:: EXERCISE INSTRUCTIONS ::
A faithful copy is required: retype the records from their first line through the line with "sono applicabili solo", and omit the pictures.

[Extracted records]
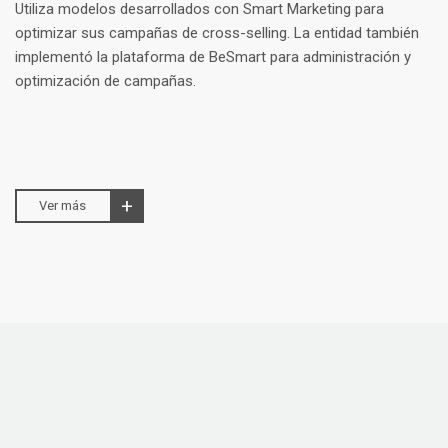
Utiliza modelos desarrollados con Smart Marketing para
optimizar sus campañas de cross-selling. La entidad también
implementó la plataforma de BeSmart para administración y
optimización de campañas.
Ver más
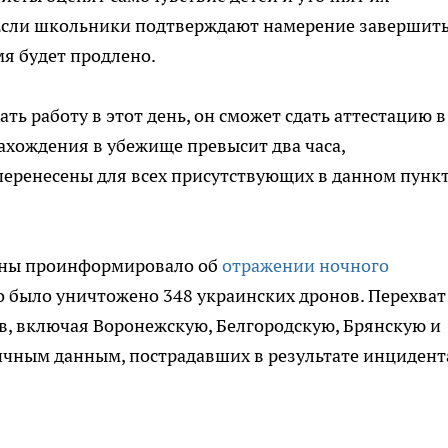
 Если школьники подтверждают намерение завершит
мя будет продлено.
ть работу в этот день, он сможет сдать аттестацию в
ахождения в убежище превысит два часа,
еренесены для всех присутствующих в данном пунк
оны проинформировало об
отражении ночного
го было уничтожено 348 украинских дронов. Перехват
в, включая Воронежскую, Белгородскую, Брянскую и
ичным данным, пострадавших в результате инцидент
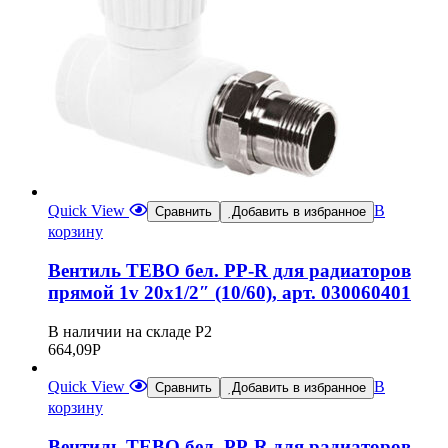
Quick View
В
Сравнить
Добавить в избранное
корзину
Вентиль TEBO бел. PP-R для радиаторов
прямой 1v 20х1/2″ (10/60), арт. 030060401
В наличии на складе Р2
664,09
Р
Quick View
В
Сравнить
Добавить в избранное
корзину
Вентиль TEBO бел. PP-R для радиаторов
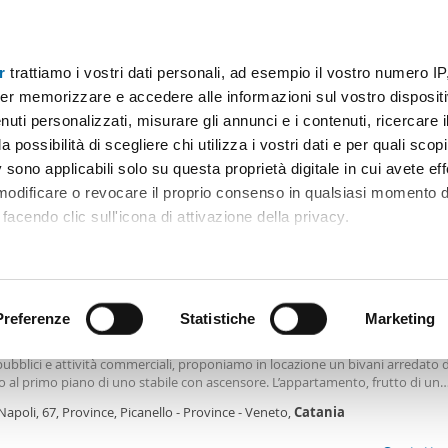
r
trattiamo i vostri dati personali, ad esempio il vostro numero IP
Prezzo
Superficie
Locali
Più filtri - 2
er memorizzare e accedere alle informazioni sul vostro dispositiv
uti personalizzati, misurare gli annunci e i contenuti, ricercare i
nto affitto terrazzo catania
a possibilità di scegliere chi utilizza i vostri dati e per quali scop
 sono applicabili solo su questa proprietà digitale in cui avete eff
Ordine Mioaffitto
 modificare o revocare il proprio consenso in qualsiasi momento d
facendo clic sull'icona di attivazione della privacy.
€
remmo anche:
2
m
2 Loc
1 Bagno
ni sulla tua posizione geografica, con un'approssimazione di qu
positivo, scansionandolo attivamente alla ricerca di caratteristiche
Preferenze
Statistiche
Marketing
le arredato con terrazzo Catania
talia - Via Napoli: a pochi passi dalla fermata della metro, in una zona ben se
ubblici e attività commerciali, proponiamo in locazione un bivani arredato di
 elaborati i tuoi dati personali e imposta le tue preferenze nell
o al primo piano di uno stabile con ascensore. L’appartamento, frutto di un
 ritirare il tuo consenso in qualsiasi momento dalla Dichiarazion
amento, ha ingresso su un corridoio condiviso esclusivamente con un altro 
Napoli, 67, Province, Picanello - Province - Veneto,
Catania
te; l’accesso è garantito da porte blindate con serrature indipendenti, assi
zza e privacy a chi lo abita. All’Interno troviamo un comodo disimpegno che
rsonalizzare contenuti ed annunci, per fornire funzionalità dei so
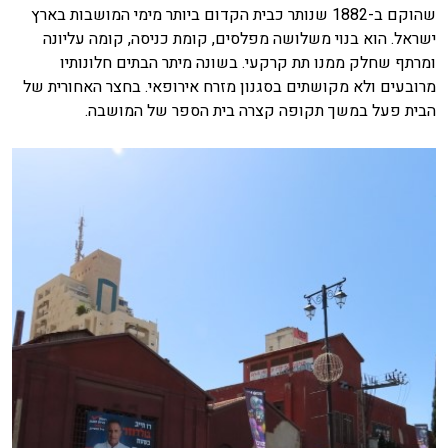
שהוקם ב-1882 שנותר כבית הקדום ביותר מימי המושבות בארץ
ישראל. הוא בנוי משלושה מפלסים, קומת כניסה, קומה עליונה
ומרתף שחלק ממנו תת קרקעי. בשונה מיתר הבתים חלונותיו
מרובעים ולא מקושתים בסגנון מזרח אירופאי. בחצר האחורית של
הבית פעל במשך תקופה קצרה בית הספר של המושבה.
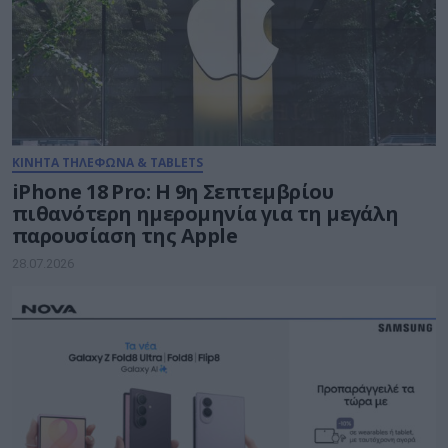
ΚΙΝΗΤΑ ΤΗΛΕΦΩΝΑ & TABLETS
iPhone 18 Pro: H 9η Σεπτεμβρίου
πιθανότερη ημερομηνία για τη μεγάλη
παρουσίαση της Apple
28.07.2026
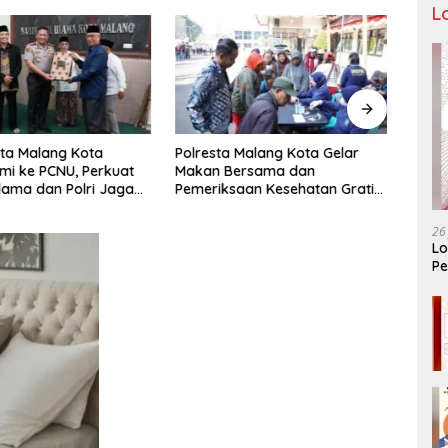
L
ta Malang Kota
Polresta Malang Kota Gelar
Pengu
hmi ke PCNU, Perkuat
Makan Bersama dan
Malan
Ulama dan Polri Jaga
Pemeriksaan Kesehatan Gratis,
Pencu
as Khususnya
Perkuat Pelayanan untuk
Telek
n Sosial
Masyarakat
26
Lo
Pe
Ar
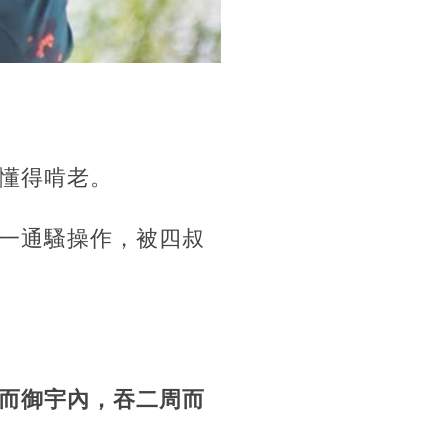
懂得啃老。
一通騷操作，被四叔
而御宇內，吞二周而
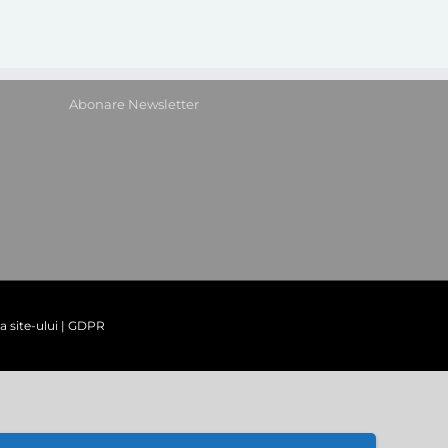
Abonare Newsletter
a site-ului
|
GDPR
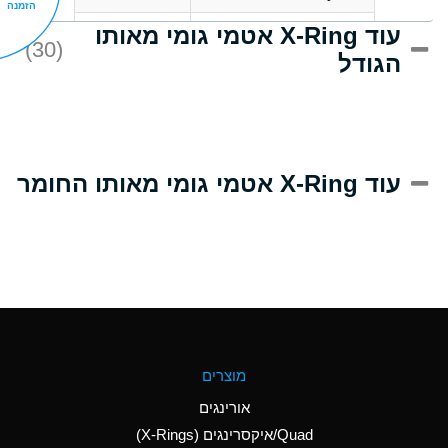
הזמנה
עוד X-Ring אטמי גומי מאותו
D
Acrlylonitrile
(30)
הגודל
A
Adipic Acid
D
Alkazene
(Dibromoethylbenzene)
A
Alum-NH3-Cr-K
עוד X-Ring אטמי גומי מאותו החומר
(Aqueous)
B
Aluminum Acetate
(Aqueous)
A
Aluminum Chloride
(Aqueous)
A
Aluminum Fluoride
מוצרים
(Aqueous)
אורינגים
A
Aluminum Nitrate
Quad/איקסרינגים (X-Rings)
(Aqueous)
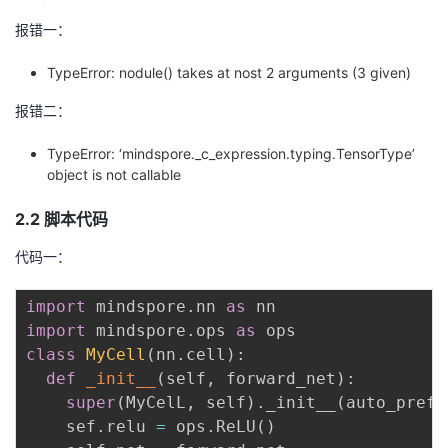
我
注
的
开
报错一：
的
Programs
发
TypeError: nodule() takes at nost 2 arguments (3 given)
报错二：
支
者
TypeError: ‘mindspore._c_expression.typing.TensorType’
持
学
object is not callable
我
2.2 脚本代码
堂
代码一：
的
我
我
import
 mindspore
.
nn 
as
技
的
的
我
import
 mindspore
.
ops 
as
class
MyCell
(
nn
.
cell
)
:
术
云
课
的
我
def
_init__
(
self
,
 forward_net
)
:
super
(
MyCelL
,
 self
)
.
_init__
(
auto_prefi
支
声
程
认
的
我
    sef
.
relu 
=
 ops
.
ReLU
(
)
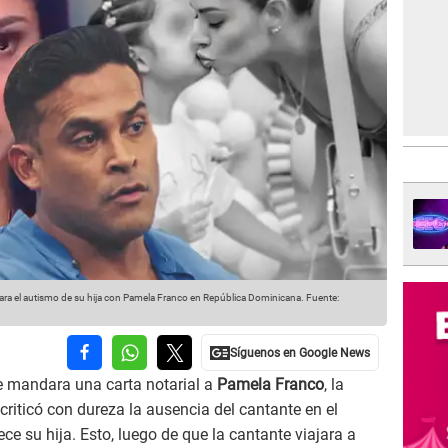
a el autismo de su hija con Pamela Franco en República Dominicana.
Fuente:
e mandara una carta notarial a
Pamela Franco
, la
iticó con dureza la ausencia del cantante en el
e su hija. Esto, luego de que la cantante viajara a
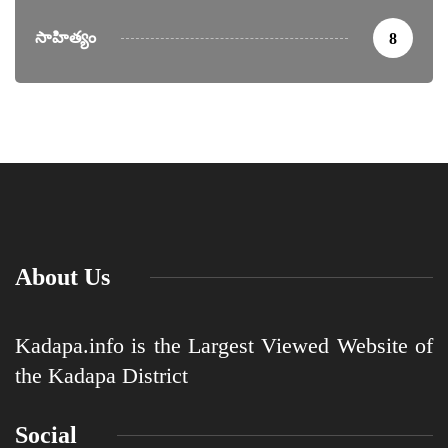
సాహిత్యం
8
About Us
Kadapa.info is the Largest Viewed Website of
the Kadapa District
Social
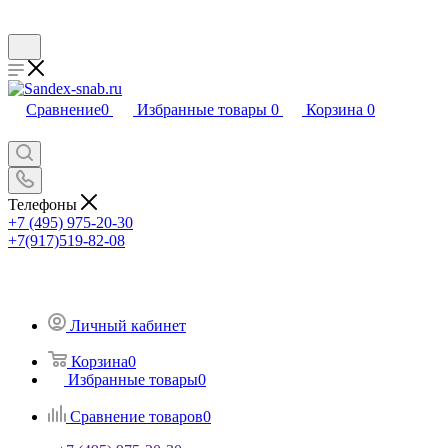
Сравнение
0
Избранные товары
0
Корзина
0
Телефоны
+7 (495) 975-20-30
+7(917)519-82-08
Личный кабинет
Корзина
0
Избранные товары
0
Сравнение товаров
0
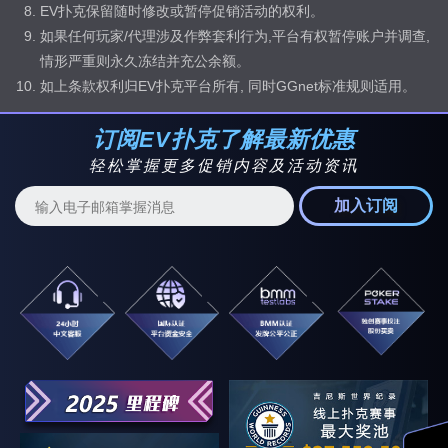
EV扑克保留随时修改或暂停促销活动的权利。
如果任何玩家/代理涉及作弊套利行为,平台有权暂停账户并调查,
情形严重则永久冻结并充公余额。
如上条款权利归EV扑克平台所有, 同时GGnet标准规则适用。
订阅EV扑克了解最新优惠
轻松掌握更多促销内容及活动资讯
加入订阅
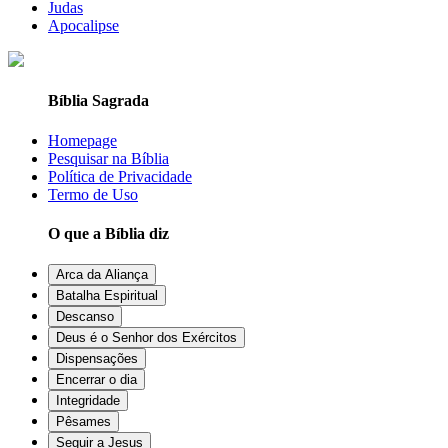
Judas
Apocalipse
Bíblia Sagrada
Homepage
Pesquisar na Bíblia
Política de Privacidade
Termo de Uso
O que a Bíblia diz
Arca da Aliança
Batalha Espiritual
Descanso
Deus é o Senhor dos Exércitos
Dispensações
Encerrar o dia
Integridade
Pêsames
Seguir a Jesus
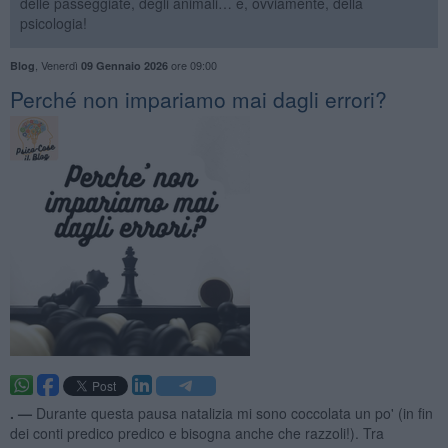
delle passeggiate, degli animali… e, ovviamente, della
psicologia!
,
Venerdì
ore 09:00
Blog
09 Gennaio 2026
​Perché non impariamo mai dagli errori?
. —
Durante questa pausa natalizia mi sono coccolata un po' (in fin
dei conti predico predico e bisogna anche che razzoli!). Tra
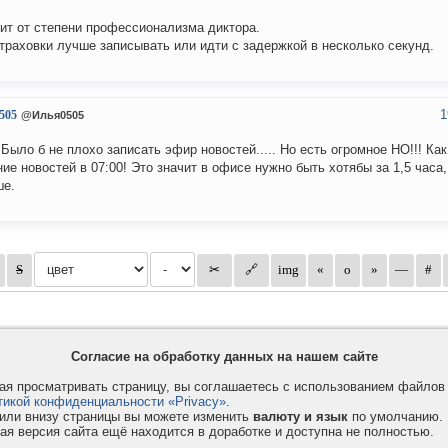
ит от степени профессионализма диктора.
траховки лучше записывать или идти с задержкой в несколько секунд.
1
505
@Илья0505
 Было б не плохо записать эфир новостей..... Но есть огромное НО!!! Ка
ие новостей в 07:00! Это значит в офисе нужно быть хотябы за 1,5 часа
ше.
Согласие на обработку данных на нашем сайте
я просматривать страницу, вы соглашаетесь с использованием файло
тикой конфиденциальности «Privacy»
.
или внизу страницы вы можете изменить
валюту и язык
по умолчанию.
ая версия сайта ещё находится в доработке и доступна не полностью.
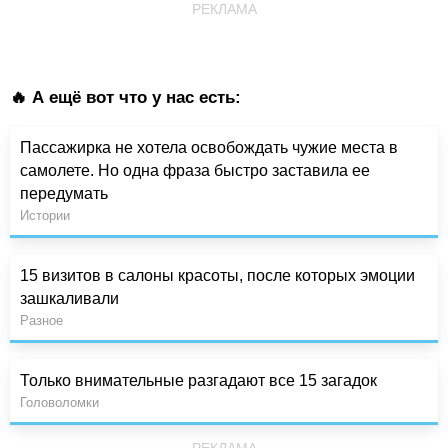
РЕКЛАМА
🔥 А ещё вот что у нас есть:
Пассажирка не хотела освобождать чужие места в
самолете. Но одна фраза быстро заставила ее
передумать
Истории
15 визитов в салоны красоты, после которых эмоции
зашкаливали
Разное
Только внимательные разгадают все 15 загадок
Головоломки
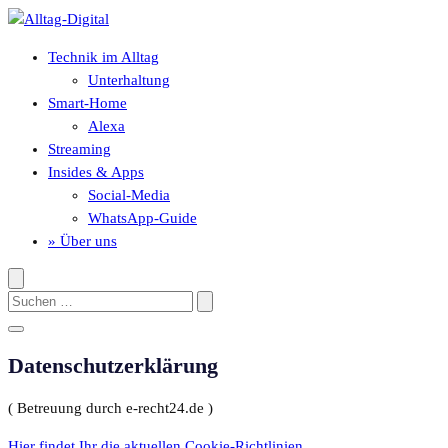
Zum
Inhalt
Technik im Alltag
springen
Unterhaltung
Smart-Home
Alexa
Streaming
Insides & Apps
Social-Media
WhatsApp-Guide
» Über uns
Suche
Suche
öffnen
Suchen
nach:
Menü
öffnen
Datenschutzerklärung
( Betreuung durch e-recht24.de )
Hier findet Ihr die aktuellen Cookie-Richtlinien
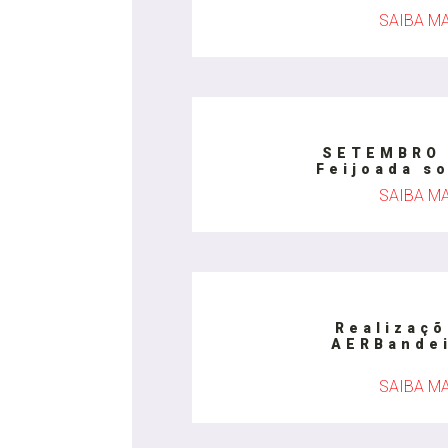
SAIBA M
SETEMBRO 
Feijoada so
SAIBA M
Realizaçõ
AERBande
SAIBA M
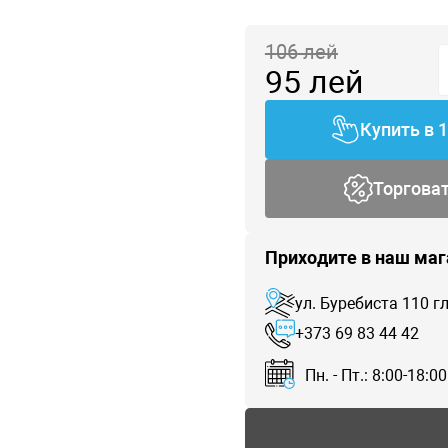
106
лей
95
лей
Купить в 
Торгова
Приходите в наш маг
ул. Буребиста 110 
+373 69 83 44 42
Пн. - Пт.: 8:00-18:00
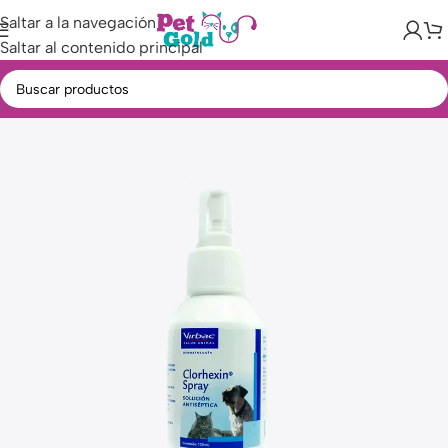
Saltar a la navegación
Saltar al contenido principal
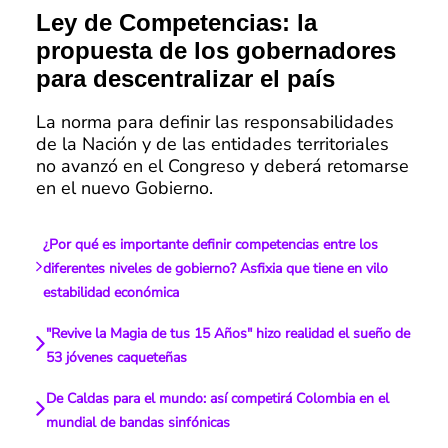
Ley de Competencias: la
propuesta de los gobernadores
para descentralizar el país
La norma para definir las responsabilidades
de la Nación y de las entidades territoriales
no avanzó en el Congreso y deberá retomarse
en el nuevo Gobierno.
¿Por qué es importante definir competencias entre los
diferentes niveles de gobierno? Asfixia que tiene en vilo
estabilidad económica
"Revive la Magia de tus 15 Años" hizo realidad el sueño de
53 jóvenes caqueteñas
De Caldas para el mundo: así competirá Colombia en el
mundial de bandas sinfónicas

:: SOLVED EXERCISE ::
Utiliza modelos desarrollados con Smart Marketing para
optimizar sus campañas de cross-selling. La entidad también
implementó la plataforma de BeSmart para administración y
optimización de campañas.
Ver más
 Если школьники подтверждают намерение завершит
мя будет продлено.
ть работу в этот день, он сможет сдать аттестацию в
ахождения в убежище превысит два часа,
еренесены для всех присутствующих в данном пунк
оны проинформировало об
отражении ночного
го было уничтожено 348 украинских дронов. Перехват
в, включая Воронежскую, Белгородскую, Брянскую и
ичным данным, пострадавших в результате инцидент
Quick View
В
Сравнить
Добавить в избранное
корзину
Вентиль TEBO бел. PP-R для радиаторов
прямой 1v 20х1/2″ (10/60), арт. 030060401
В наличии на складе Р2
664,09
Р
Quick View
В
Сравнить
Добавить в избранное
корзину
Вентиль TEBO бел. PP-R для радиаторов
r
trattiamo i vostri dati personali, ad esempio il vostro numero IP
Prezzo
Superficie
Locali
Più filtri - 2
er memorizzare e accedere alle informazioni sul vostro dispositiv
uti personalizzati, misurare gli annunci e i contenuti, ricercare i
nto affitto terrazzo catania
a possibilità di scegliere chi utilizza i vostri dati e per quali scop
 sono applicabili solo su questa proprietà digitale in cui avete eff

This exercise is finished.